Brief a: In the entries, convert the part that opens with the line containing "Neueste Beiträge" and runs through the end of the entries into a JSON list of strings, one string per line, with blank lines skipped. Leave the pictures out of the list.

Addenda [12/7/13, 14:10:00:0001 EST]
Early October, more or less one week after Virtu published its own data about the Fed Robbery, a top representative of Virtu talked in front of exchanges top executives and said: “Nanex is peddling this nonsense about an early release. [Eric Hunsader] is just 100% wrong. … The problem is that the New York Post and CNBC and the Wall Street Journal and others pick this guy up as an authoritative source. And he really has and should have zero credibility. So what’s my upside? Do I go on CNBC, in one of these little boxes, and he’s going to attack me for this, that and the other thing? You know, I was probably responsible for the Kennedy assassination at the end of it, right? So we put our little thing out there and said our piece. He’s tweeting about it 24 hours a day, God bless him, but that’s the last you’ll hear about it from Virtu. But he’s wrong. Trust me, he’s wrong“.
God bless Nanex! I do not think Nanex was really involved in the Kennedy assassination (after all, we don’t know which was the speed – within a millisecond granularity – of the bullets); yes, Nanex may be a Twitter addict (what’s wrong with that?); yes, charts may lead to different interpretations (this is an epistemological problem); and yes, in this world no-one could be 100% right – but some could be 100% wrong. In the Great Fed Robbery case, hélas, it seems the McKay Brothers study proves without hesitation that Virtu is 100% wrong and Nanex is 100% right, period. Now, let’s move along.
[The post below was released from a secured lock-up room at 10:00:00:0000 am EST.]
Time & space
« To Milwaukee, Racine, Southport and Chicago. – We hail you by lightning as fair sisters of West. Time has been annihilated. Let no element of discord divide us. May your prosperity as heretofore be onward. What Morse has devised and Speed joined let no man put asunder ». This was the first telegraphic message received in Chicago, on January 15th, 1848 and it heralded 1848 as the “rise of the machine” in the Windy City. In February, the first steam-powered grain elevator replaced the old horse-powered elevators. In March, the Galena and Chicago Union Railroad started. In April, the Illinois and Michigan Canal finally opened for traffic. All these new technologies allowed Chicago to collect more and more grain from the prairie, culminating in opening of the first Chicago exchange to organize the trading of grains: the Chicago Board of Trade (CBOT).

Provided material:
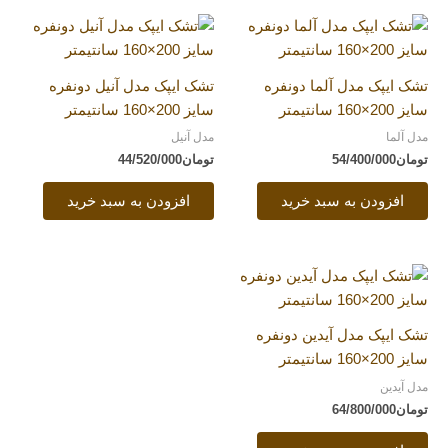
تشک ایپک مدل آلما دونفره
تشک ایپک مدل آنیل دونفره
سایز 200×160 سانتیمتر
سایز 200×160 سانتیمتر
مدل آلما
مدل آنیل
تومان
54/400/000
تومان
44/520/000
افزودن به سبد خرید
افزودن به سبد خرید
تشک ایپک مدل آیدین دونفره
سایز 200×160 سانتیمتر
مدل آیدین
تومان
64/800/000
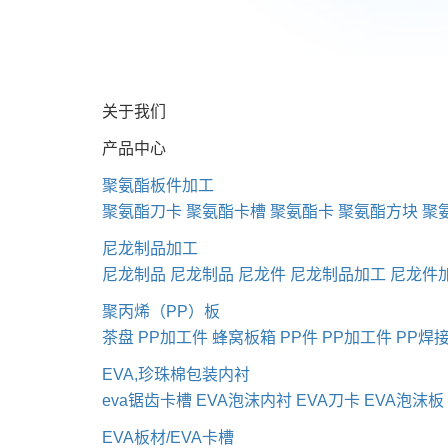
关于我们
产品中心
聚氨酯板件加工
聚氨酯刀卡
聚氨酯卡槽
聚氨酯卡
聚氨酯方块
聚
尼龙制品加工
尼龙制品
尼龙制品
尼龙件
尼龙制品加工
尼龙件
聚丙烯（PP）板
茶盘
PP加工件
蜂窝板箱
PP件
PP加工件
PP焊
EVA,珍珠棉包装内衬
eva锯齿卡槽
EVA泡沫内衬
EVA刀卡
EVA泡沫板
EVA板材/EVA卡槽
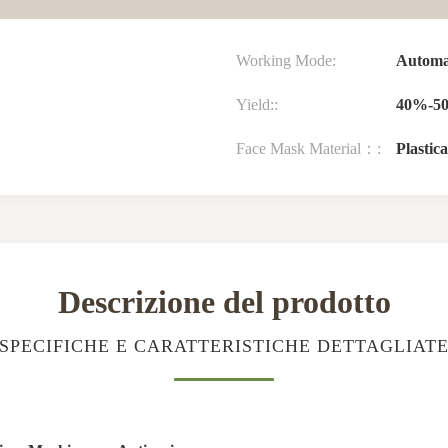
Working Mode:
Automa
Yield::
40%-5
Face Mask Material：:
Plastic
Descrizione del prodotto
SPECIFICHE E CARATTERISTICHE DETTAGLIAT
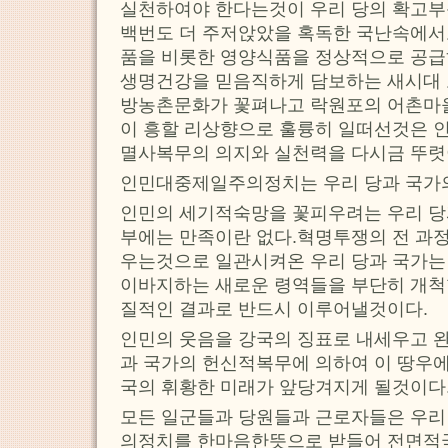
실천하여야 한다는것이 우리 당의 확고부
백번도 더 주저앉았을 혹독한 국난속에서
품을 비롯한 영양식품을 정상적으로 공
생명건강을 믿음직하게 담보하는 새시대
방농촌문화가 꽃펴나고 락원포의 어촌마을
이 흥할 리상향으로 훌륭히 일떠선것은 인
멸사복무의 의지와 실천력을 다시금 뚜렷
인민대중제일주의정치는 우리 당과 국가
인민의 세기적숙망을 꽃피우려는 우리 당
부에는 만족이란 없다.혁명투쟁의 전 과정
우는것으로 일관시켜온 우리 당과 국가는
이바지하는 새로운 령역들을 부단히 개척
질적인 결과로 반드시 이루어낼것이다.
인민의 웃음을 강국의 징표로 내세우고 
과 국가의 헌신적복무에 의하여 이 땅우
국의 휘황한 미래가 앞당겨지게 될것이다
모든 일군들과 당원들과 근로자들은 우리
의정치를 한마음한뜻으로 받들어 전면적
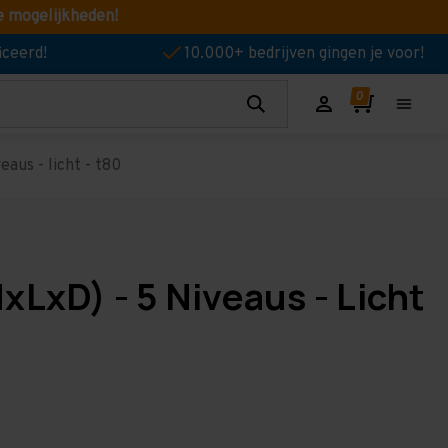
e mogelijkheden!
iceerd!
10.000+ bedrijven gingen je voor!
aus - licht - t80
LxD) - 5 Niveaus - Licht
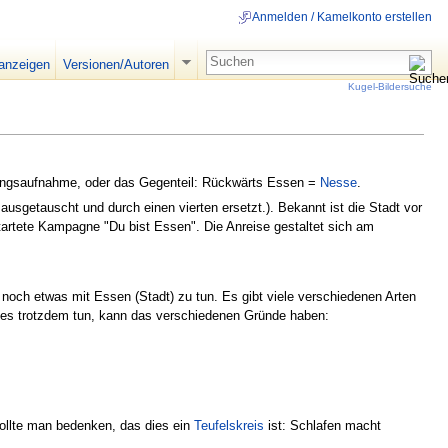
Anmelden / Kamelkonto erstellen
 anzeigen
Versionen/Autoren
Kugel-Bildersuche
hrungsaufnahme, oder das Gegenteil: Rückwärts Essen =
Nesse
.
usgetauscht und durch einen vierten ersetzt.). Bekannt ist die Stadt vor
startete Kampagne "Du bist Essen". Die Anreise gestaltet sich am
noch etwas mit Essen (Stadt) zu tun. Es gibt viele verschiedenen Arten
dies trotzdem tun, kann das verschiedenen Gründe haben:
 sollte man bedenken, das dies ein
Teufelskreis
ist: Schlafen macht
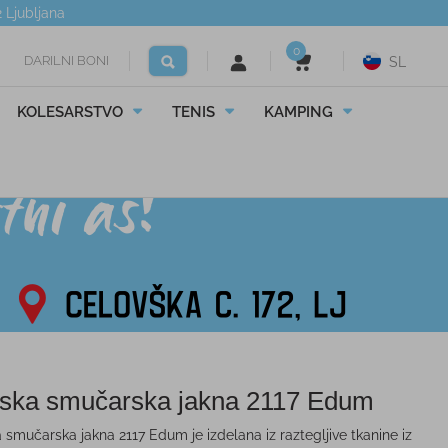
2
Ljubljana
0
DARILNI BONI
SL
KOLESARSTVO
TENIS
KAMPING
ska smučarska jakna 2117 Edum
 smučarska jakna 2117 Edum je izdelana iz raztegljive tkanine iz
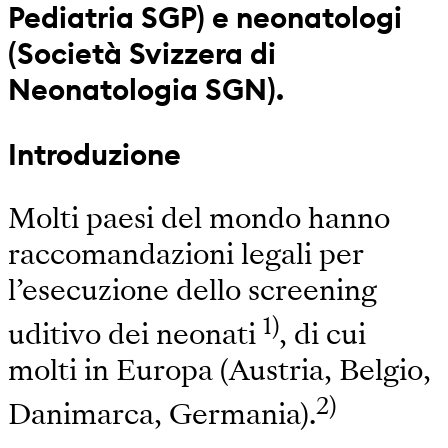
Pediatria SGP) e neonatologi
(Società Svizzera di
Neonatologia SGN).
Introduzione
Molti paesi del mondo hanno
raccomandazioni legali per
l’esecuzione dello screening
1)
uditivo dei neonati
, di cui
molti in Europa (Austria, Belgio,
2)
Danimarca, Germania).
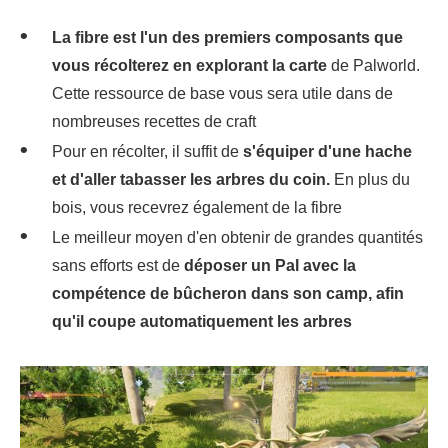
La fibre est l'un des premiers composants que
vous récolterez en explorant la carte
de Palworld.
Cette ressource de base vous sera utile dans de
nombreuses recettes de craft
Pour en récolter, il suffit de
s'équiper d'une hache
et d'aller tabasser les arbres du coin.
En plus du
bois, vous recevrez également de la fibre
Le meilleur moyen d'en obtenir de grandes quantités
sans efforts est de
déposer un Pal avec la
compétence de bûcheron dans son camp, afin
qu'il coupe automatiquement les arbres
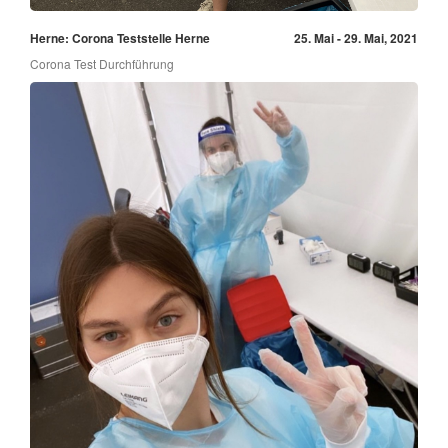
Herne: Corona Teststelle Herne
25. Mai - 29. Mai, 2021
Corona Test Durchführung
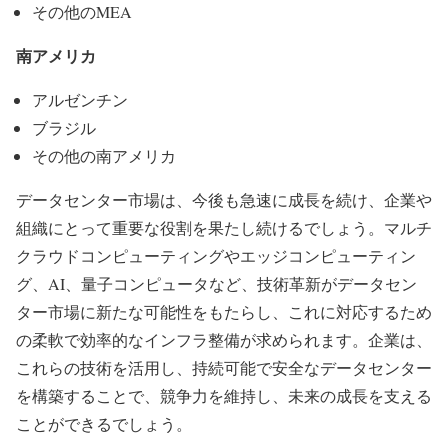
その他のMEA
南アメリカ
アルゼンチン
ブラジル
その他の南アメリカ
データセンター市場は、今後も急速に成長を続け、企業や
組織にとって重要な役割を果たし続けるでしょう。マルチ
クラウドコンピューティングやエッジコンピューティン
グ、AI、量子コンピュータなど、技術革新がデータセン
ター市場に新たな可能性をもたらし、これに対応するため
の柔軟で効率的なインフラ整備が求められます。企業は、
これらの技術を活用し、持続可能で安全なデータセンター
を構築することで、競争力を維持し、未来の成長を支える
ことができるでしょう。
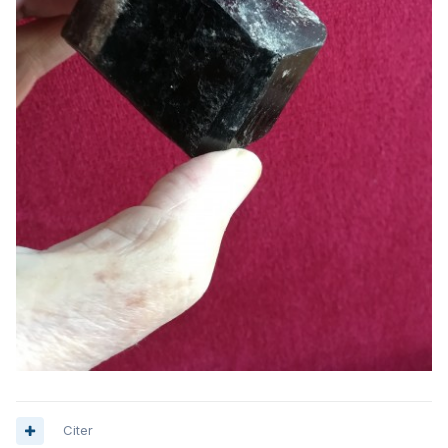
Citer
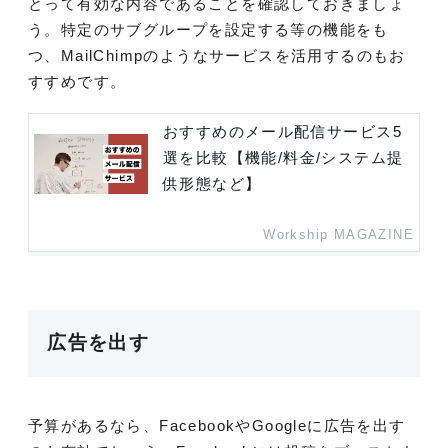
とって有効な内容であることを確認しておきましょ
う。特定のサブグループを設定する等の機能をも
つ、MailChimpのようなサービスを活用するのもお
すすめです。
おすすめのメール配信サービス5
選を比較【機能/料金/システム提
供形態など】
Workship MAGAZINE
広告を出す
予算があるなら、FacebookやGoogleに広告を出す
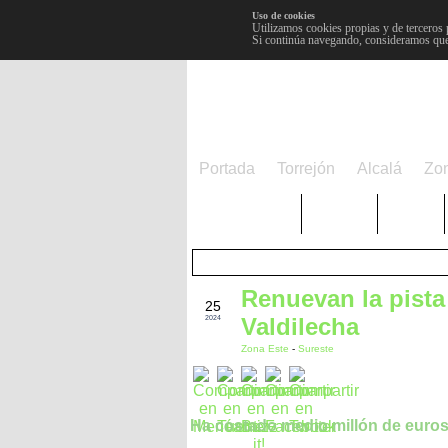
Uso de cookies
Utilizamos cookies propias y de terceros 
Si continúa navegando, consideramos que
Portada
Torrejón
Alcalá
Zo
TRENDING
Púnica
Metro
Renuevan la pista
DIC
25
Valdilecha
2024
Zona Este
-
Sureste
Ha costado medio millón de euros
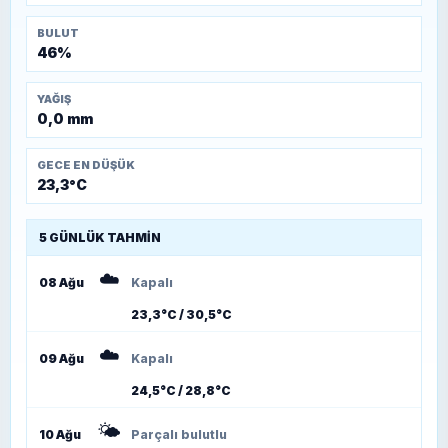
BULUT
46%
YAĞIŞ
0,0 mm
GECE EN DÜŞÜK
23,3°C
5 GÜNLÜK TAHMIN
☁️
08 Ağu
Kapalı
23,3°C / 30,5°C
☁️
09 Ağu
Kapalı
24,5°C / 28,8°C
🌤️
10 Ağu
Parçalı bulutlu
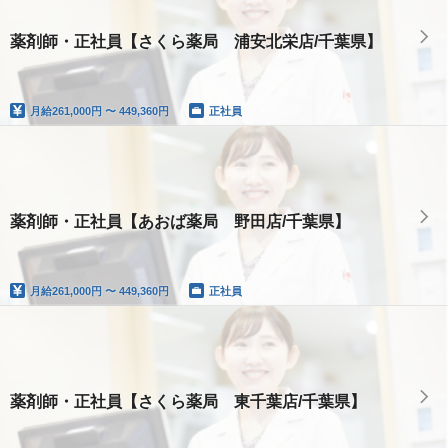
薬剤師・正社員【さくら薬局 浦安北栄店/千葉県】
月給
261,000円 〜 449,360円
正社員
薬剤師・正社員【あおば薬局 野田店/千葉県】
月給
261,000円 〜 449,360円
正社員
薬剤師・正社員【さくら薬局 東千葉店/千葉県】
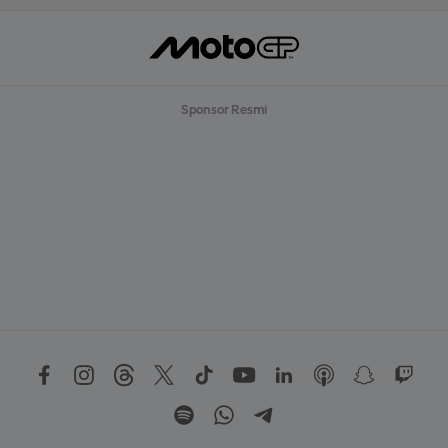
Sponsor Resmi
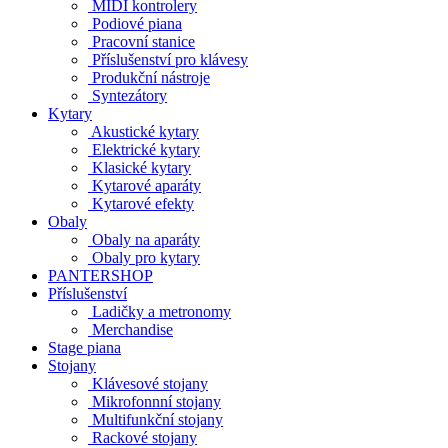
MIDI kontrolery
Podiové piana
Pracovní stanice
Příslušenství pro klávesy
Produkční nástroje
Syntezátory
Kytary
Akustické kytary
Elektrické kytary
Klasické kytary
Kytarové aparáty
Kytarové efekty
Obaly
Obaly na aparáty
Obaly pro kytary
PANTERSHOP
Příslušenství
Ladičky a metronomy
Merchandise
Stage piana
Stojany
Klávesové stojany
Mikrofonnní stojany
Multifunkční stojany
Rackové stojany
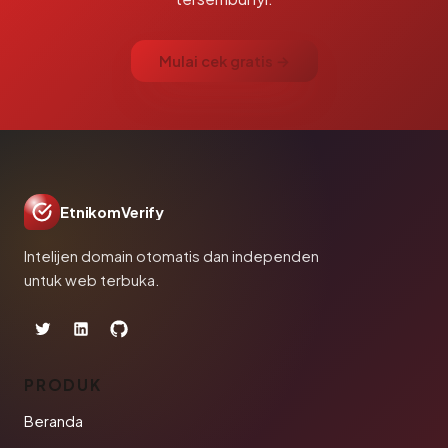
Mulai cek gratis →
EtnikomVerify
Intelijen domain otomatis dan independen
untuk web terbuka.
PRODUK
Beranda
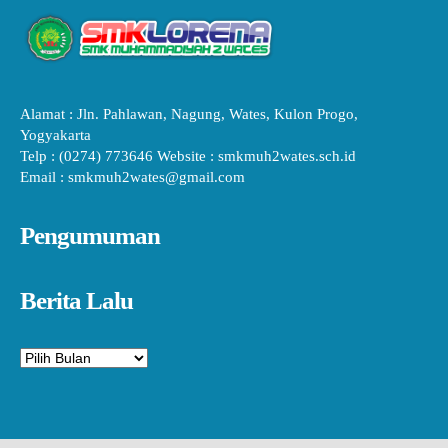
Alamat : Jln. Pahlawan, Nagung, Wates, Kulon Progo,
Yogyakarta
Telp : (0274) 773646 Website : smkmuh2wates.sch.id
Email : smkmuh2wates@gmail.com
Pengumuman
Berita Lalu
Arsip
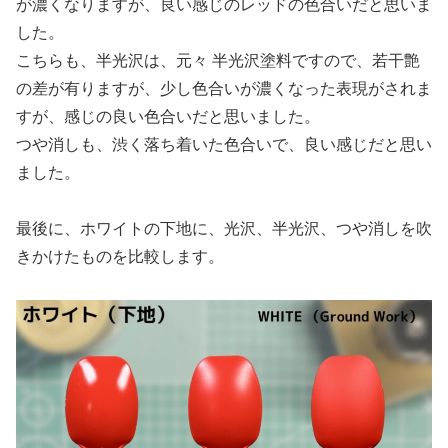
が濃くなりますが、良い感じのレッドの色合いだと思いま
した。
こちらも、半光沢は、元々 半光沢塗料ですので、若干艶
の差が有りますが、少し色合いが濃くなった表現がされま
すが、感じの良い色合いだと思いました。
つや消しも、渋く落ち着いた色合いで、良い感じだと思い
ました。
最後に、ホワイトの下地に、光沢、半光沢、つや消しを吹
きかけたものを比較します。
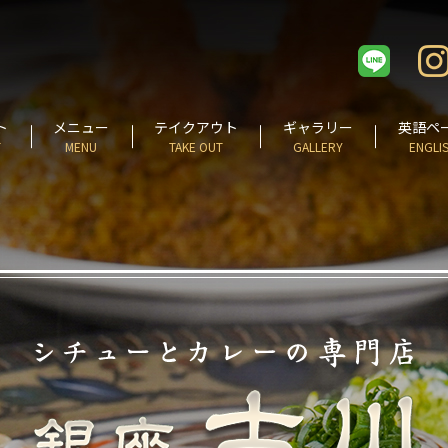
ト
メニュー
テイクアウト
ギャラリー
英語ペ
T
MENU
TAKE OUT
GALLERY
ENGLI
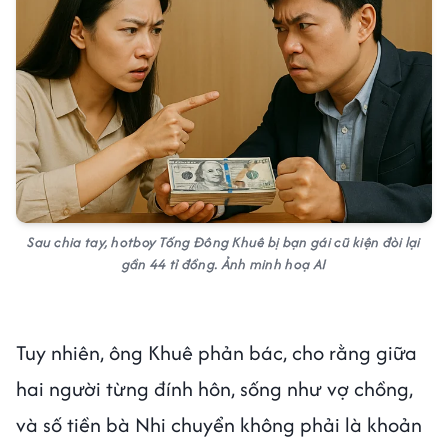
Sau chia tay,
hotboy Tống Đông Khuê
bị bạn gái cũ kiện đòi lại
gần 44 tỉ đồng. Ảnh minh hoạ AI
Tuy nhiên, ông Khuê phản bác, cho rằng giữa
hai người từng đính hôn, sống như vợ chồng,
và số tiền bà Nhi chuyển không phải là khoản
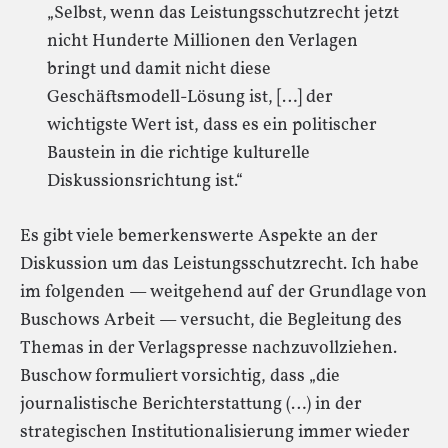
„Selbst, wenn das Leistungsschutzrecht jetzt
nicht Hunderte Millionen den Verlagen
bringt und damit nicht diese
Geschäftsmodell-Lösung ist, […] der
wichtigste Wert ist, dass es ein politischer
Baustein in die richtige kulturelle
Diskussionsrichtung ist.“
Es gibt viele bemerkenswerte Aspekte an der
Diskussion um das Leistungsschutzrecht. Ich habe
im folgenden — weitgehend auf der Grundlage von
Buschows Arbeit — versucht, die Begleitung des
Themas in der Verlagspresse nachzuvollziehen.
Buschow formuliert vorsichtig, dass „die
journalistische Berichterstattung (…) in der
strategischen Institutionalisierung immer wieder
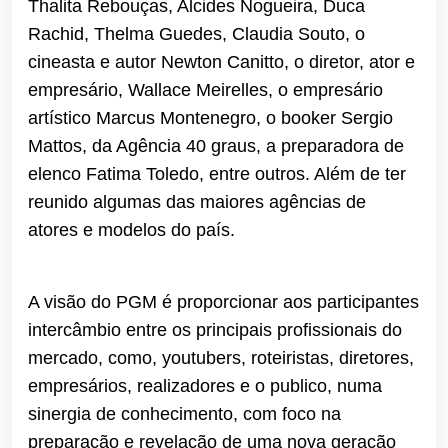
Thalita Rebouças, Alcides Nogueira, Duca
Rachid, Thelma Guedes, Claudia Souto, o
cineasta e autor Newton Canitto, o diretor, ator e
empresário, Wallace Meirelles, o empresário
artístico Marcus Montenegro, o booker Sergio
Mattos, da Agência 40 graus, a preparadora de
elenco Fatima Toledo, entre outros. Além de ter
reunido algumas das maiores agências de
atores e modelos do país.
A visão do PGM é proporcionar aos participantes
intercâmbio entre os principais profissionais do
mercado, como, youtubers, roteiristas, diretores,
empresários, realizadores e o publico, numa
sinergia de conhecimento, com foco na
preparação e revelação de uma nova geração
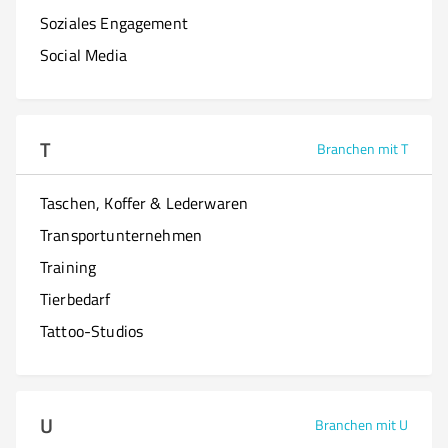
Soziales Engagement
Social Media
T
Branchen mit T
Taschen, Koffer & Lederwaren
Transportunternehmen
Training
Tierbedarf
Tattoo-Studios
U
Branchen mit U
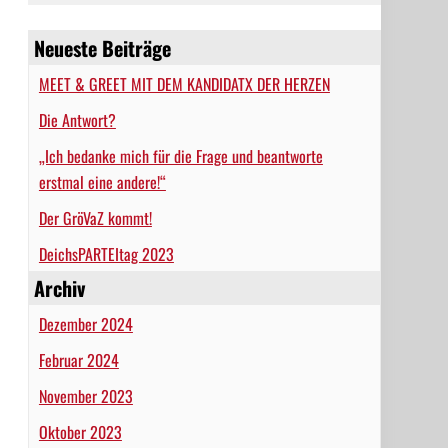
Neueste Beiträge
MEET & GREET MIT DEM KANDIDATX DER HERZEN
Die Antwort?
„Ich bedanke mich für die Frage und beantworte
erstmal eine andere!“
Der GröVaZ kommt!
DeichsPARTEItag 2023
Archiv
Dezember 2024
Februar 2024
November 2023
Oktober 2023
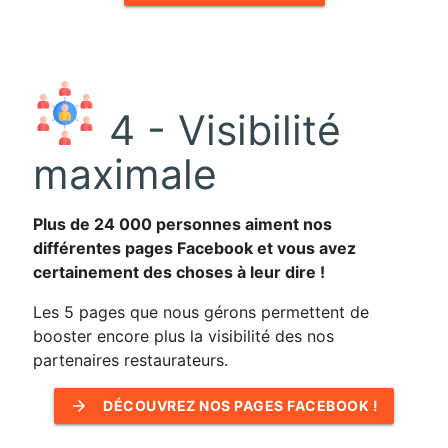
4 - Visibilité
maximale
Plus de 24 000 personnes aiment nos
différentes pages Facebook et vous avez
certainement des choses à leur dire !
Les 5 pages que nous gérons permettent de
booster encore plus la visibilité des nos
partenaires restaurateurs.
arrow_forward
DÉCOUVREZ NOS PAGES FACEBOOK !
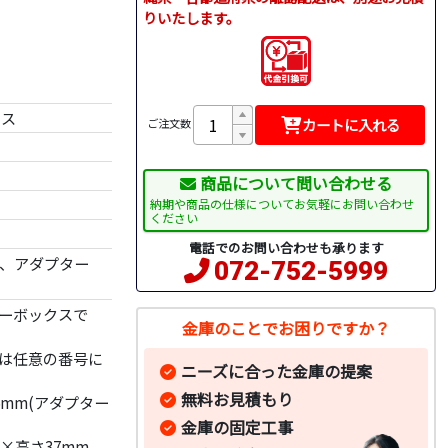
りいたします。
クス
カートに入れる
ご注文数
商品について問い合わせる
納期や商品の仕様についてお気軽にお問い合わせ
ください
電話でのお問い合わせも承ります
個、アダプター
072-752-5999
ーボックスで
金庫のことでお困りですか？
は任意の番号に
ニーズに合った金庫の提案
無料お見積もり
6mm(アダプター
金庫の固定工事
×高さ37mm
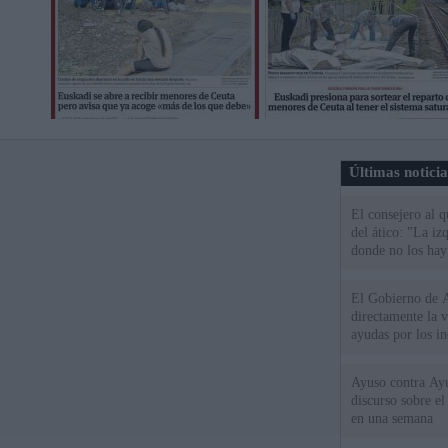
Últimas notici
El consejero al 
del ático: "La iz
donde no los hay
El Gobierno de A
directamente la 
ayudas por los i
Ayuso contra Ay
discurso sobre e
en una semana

Brief b: Carry on the piece about Virtu, Nanex and the rise of Chicago's grain trade from the point where it stops.

Task result a:
[
  "Neueste Beiträge",
  "MEET & GREET MIT DEM KANDIDATX DER HERZEN",
  "Die Antwort?",
  "„Ich bedanke mich für die Frage und beantworte",
  "erstmal eine andere!“",
  "Der GröVaZ kommt!",
  "DeichsPARTEItag 2023",
  "Archiv",
  "Dezember 2024",
  "Februar 2024",
  "November 2023",
  "Oktober 2023",
  "4 - Visibilité",
  "maximale",
  "Plus de 24 000 personnes aiment nos",
  "différentes pages Facebook et vous avez",
  "certainement des choses à leur dire !",
  "Les 5 pages que nous gérons permettent de",
  "booster encore plus la visibilité des nos",
  "partenaires restaurateurs.",
  "arrow_forward",
  "DÉCOUVREZ NOS PAGES FACEBOOK !",
  "りいたします。",
  "クス",
  "カートに入れる",
  "ご注文数",
  "商品について問い合わせる",
  "納期や商品の仕様についてお気軽にお問い合わせ",
  "ください",
  "電話でのお問い合わせも承ります",
  "個、アダプター",
  "072-752-5999",
  "ーボックスで",
  "金庫のことでお困りですか？",
  "は任意の番号に",
  "ニーズに合った金庫の提案",
  "無料お見積もり",
  "6mm(アダプター",
  "金庫の固定工事",
  "×高さ37mm",
  "Últimas notici",
  "El consejero al ",
  "del ático: \"La iz",
  "donde no los hay",
  "El Gobierno de A",
  "directamente la ",
  "ayudas por los i",
  "Ayuso contra Ay",
  "discurso sobre e",
  "en una semana"
]

Task result b:
Technology has always been crucial for exchanges as markets work with flows of information, and information needs to be transported. The first telegraphic message took eighteen hours to reach Chicago from Detroit, but soon speed was improved and information between the Windy City and New York could travel within a few seconds. Telegraph was seen as “the nervous system of the nation“, “a vast arterial system which carries the pulsation of the heart to the farthest extremity”, and played an important role in the development of the first “to arrive” products, as the product—let’s say, grains from the Midwest—could not reach New York as fast as the price of the product. Before the first official futures products were proposed by the CBOT in 1857, the “disentanglement” between the product and its price encouraged the traders in NY to think that the slip of paper with the price printed on it was the product itself.
« Time has been annihilated », said the first telegraphic tweet in 1848. A decade later, in his (then unpublished) Outlines of the Critique of Political Economy, Karl Marx wrote about capitalism as a machine which caused « the annihilation of space by time ». Perhaps Marx was right about space: in 2013, the Chicago Board Options Exchange (CBOE) is no longer in Illinois but in Secaucus, New Jersey. Geography has changed, but time has never been annihilated, and high frequency trading proves that: the space of the old pits became a matching engine, the old human traders became algorithms (in fact, a trader is a mix between human reason and non-human rationality), and an exchange is now a huge data center where algorithms are co-located close to the matching engine. If time were annihilated, we would live in the best of all possible worlds but there is an issue: an algorithm working from Manhattan will get information slower than an algorithm co-located in New Jersey data centers. So, the statement « let no man put asunder » is nothing but a dream. The algorithm located in Manhanttan is is rent asunder from the matching engine, and a milliseconds latency between them is now relevant. Time will never be annihilated… because of space.
If high frequency trading (HFT) is now a very discussed theme in financial markets, it is not really new. In an article published by the Chicago Democrat in September 1848, five months after the birth of the CBOT, there is a story about a Chicagoan who had raced down the docks after receiving word from the telegraph office that wheat prices were rising on the East Cost. He “immediately struck a bargain for a cargo at eighty cents per bushel… in less than fifteen minutes the market rose to eighty-five, and the fortunate possessor of the news by the last flash pocketed the cool five hundred“. The words “flash trading” were already in the mouths of Chicago speculators back in the 1850s! Telegraph allowed prices to equalize between Chicago and the rest of the US, but more informed agents (thanks to the telegraph provider Western Union, which was a fierce lobbyist when the CBOT made its new building in 1930) were able to do arbitrage at a faster speed. Nothing new with HFT–except that technical market microstructures became intricate and gave rise to new kind of information for “silicon traders“.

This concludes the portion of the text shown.